** PROVIDED INFORMATION follows **

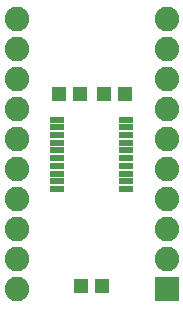
<source format=gts>
G75*
%MOIN*%
%OFA0B0*%
%FSLAX24Y24*%
%IPPOS*%
%LPD*%
%AMOC8*
5,1,8,0,0,1.08239X$1,22.5*
%
%ADD10R,0.0470X0.0200*%
%ADD11R,0.0513X0.0474*%
%ADD12R,0.0820X0.0820*%
%ADD13C,0.0820*%
D10*
X001991Y004123D03*
X001991Y004379D03*
X001991Y004635D03*
X001991Y004891D03*
X001991Y005147D03*
X001991Y005403D03*
X001991Y005659D03*
X001991Y005915D03*
X001991Y006171D03*
X001991Y006427D03*
X004289Y006427D03*
X004289Y006171D03*
X004289Y005915D03*
X004289Y005659D03*
X004289Y005403D03*
X004289Y005147D03*
X004289Y004891D03*
X004289Y004635D03*
X004289Y004379D03*
X004289Y004123D03*
D11*
X004244Y007275D03*
X003536Y007275D03*
X002744Y007275D03*
X002036Y007275D03*
X002786Y000875D03*
X003494Y000875D03*
D12*
X005640Y000775D03*
D13*
X000640Y000775D03*
X000640Y001775D03*
X000640Y002775D03*
X000640Y003775D03*
X000640Y004775D03*
X000640Y005775D03*
X000640Y006775D03*
X000640Y007775D03*
X000640Y008775D03*
X000640Y009775D03*
X005640Y009775D03*
X005640Y008775D03*
X005640Y007775D03*
X005640Y006775D03*
X005640Y005775D03*
X005640Y004775D03*
X005640Y003775D03*
X005640Y002775D03*
X005640Y001775D03*
M02*

</source>
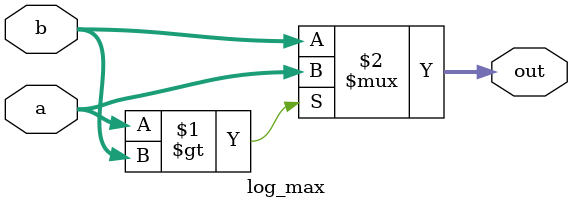
<source format=v>
module log_max(input [3:0]a,b,output [3:0]out);

	assign out = (a>b)?a:b;

endmodule

</source>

** End of PROVIDED INFORMATION **

**AIM OF THE EXERCISE**
Nothing should appear in the reply except the lines from the start of the listing above through the line with "X004244Y007275D03*", repeated exactly and free of pictures.

**OUTPUT**
<source format=gts>
G75*
%MOIN*%
%OFA0B0*%
%FSLAX24Y24*%
%IPPOS*%
%LPD*%
%AMOC8*
5,1,8,0,0,1.08239X$1,22.5*
%
%ADD10R,0.0470X0.0200*%
%ADD11R,0.0513X0.0474*%
%ADD12R,0.0820X0.0820*%
%ADD13C,0.0820*%
D10*
X001991Y004123D03*
X001991Y004379D03*
X001991Y004635D03*
X001991Y004891D03*
X001991Y005147D03*
X001991Y005403D03*
X001991Y005659D03*
X001991Y005915D03*
X001991Y006171D03*
X001991Y006427D03*
X004289Y006427D03*
X004289Y006171D03*
X004289Y005915D03*
X004289Y005659D03*
X004289Y005403D03*
X004289Y005147D03*
X004289Y004891D03*
X004289Y004635D03*
X004289Y004379D03*
X004289Y004123D03*
D11*
X004244Y007275D03*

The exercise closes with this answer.